Mohon tunggu...
Priliansyah Maruf Nur
Priliansyah Maruf Nur Mohon Tunggu... Guru

guru Pendidikan Agama yang sedang belajar menulis

Selanjutnya

Tutup

Pendidikan

Integrasi Prinsip Pembelajaran Mendalam dengan Konsep Tasawuf Imam Ghazali

15 Agustus 2025   23:59 Diperbarui: 12 Agustus 2025   14:41 74
+
Laporkan Konten
Laporkan Akun
Kompasiana adalah platform blog. Konten ini menjadi tanggung jawab bloger dan tidak mewakili pandangan redaksi Kompas.
Lihat foto
Pendidikan.
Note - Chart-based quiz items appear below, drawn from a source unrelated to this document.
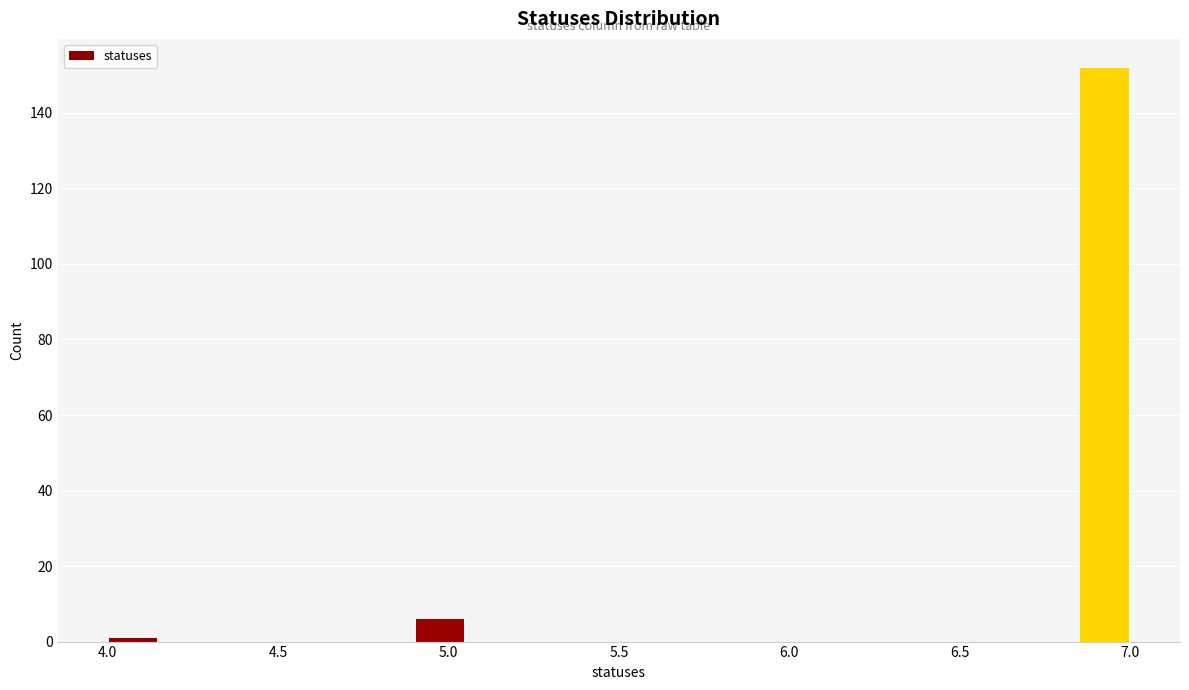

Around what value on the x-axis is the tallest bar? Give the approximate position of its centre, as read against the axis.

6.95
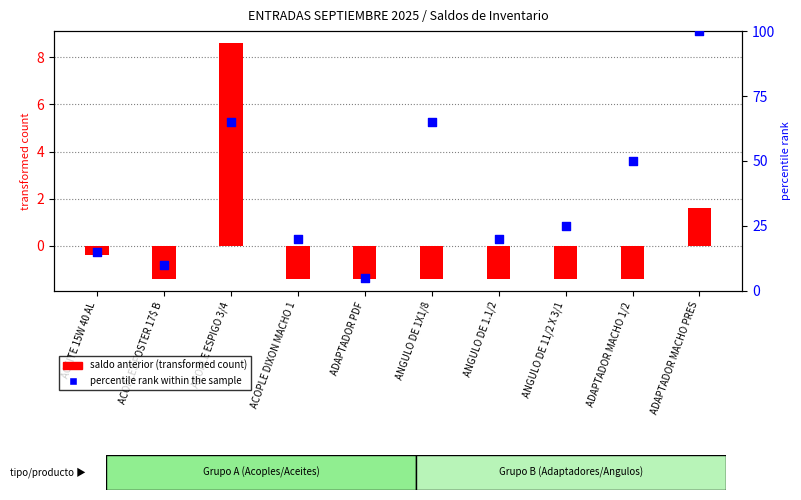

Which series has the widest spread of Y values?

percentile rank within the sample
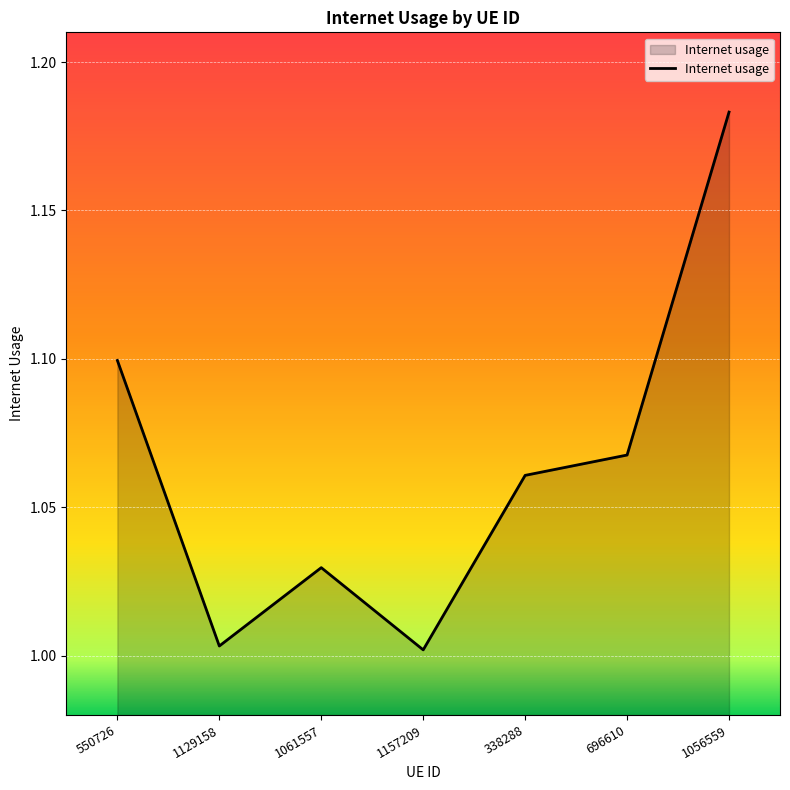

True or false: the data shows 1.1 at 550726.

True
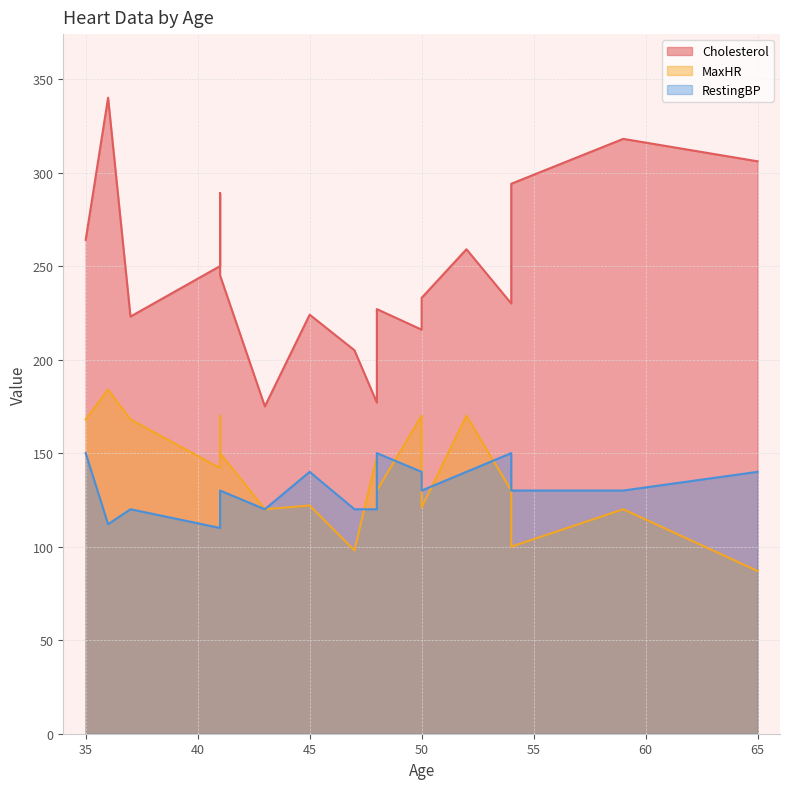

True or false: RestingBP has a value of 140 at 65.

True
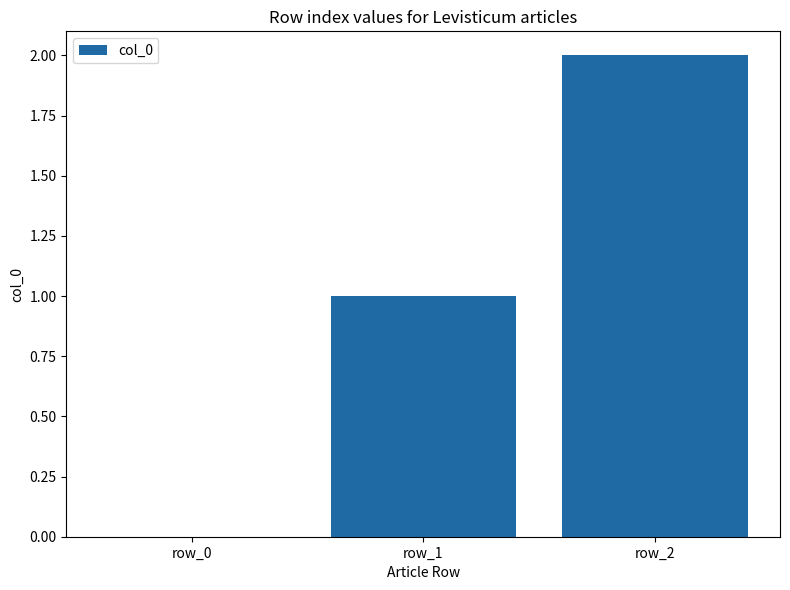

At which category does the chart reach its peak across all series?

row_2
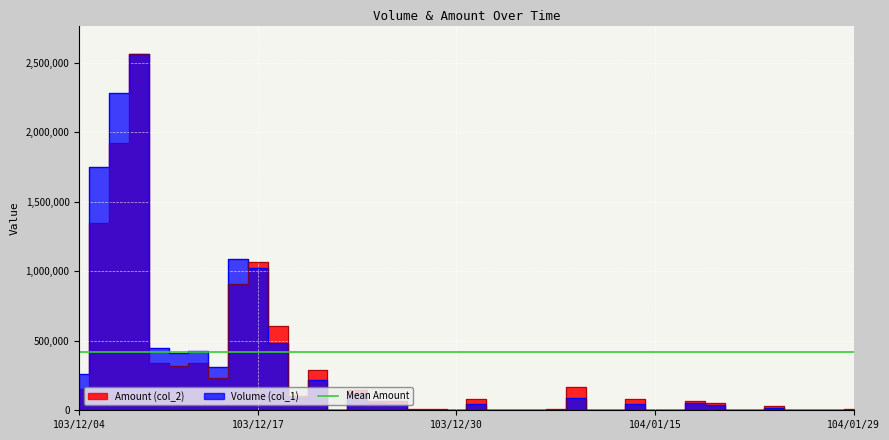

Between 104/01/28 and 104/01/29, which series saw the biggest shift?

Amount (col_2)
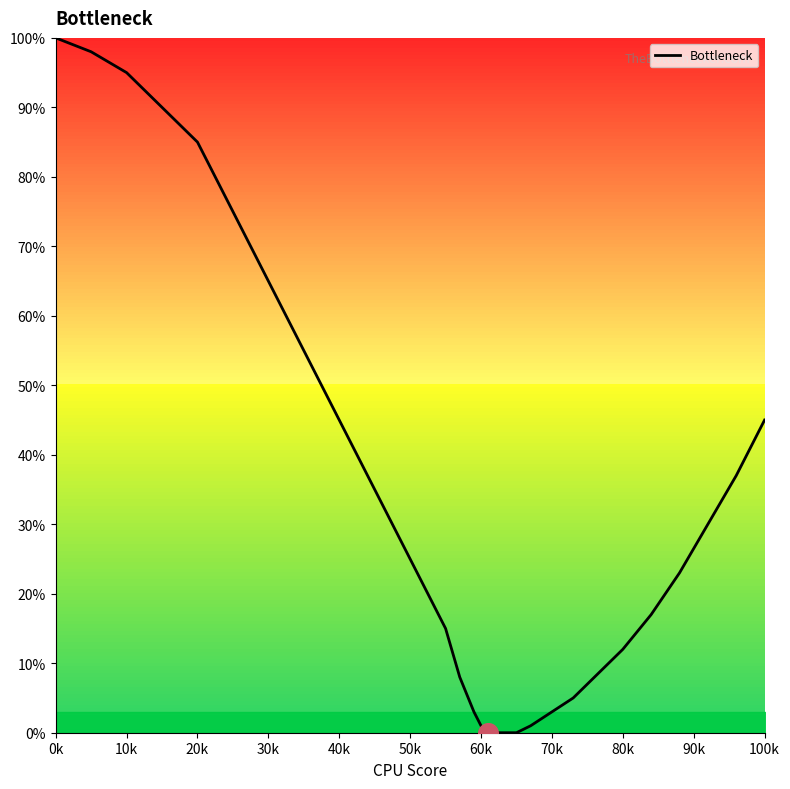

What is the maximum value shown in the chart?

100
Sumber ilustrasi: PEXELS/McElspeth

Pendidikan pada abad ke-21 menghadapi tantangan besar diantaranya arus globalisasi, kemajuan teknologi, dan informasi yang melimpah telah mengubah cara belajar manusia. Murid mudah mengakses pengetahuan, tetapi sering kali kehilangan arah, makna, moral, dan kebahagiaan dalam batinnya. Hal ini berdampak pada munculnya generasi yang cerdas secara akademik, namun rentan pada krisis karakter, stres, dan berbagai perilaku negatif.

Pendidikan dituntut untuk tidak hanya mentransfer pengetahuan, tetapi juga membangun kesadaran diri, menanamkan nilai-nilai yang bermakna dalam kehidupannya, dan menghadirkan kegembiraan belajar. Disinilah pentingnya diterapkan pembelajaran mendalam (deep learning) sekaligus dari sisi spiritual pendidikan Islam penting dilaksanakan penanaman nilai melalui pendekatan tasawuf.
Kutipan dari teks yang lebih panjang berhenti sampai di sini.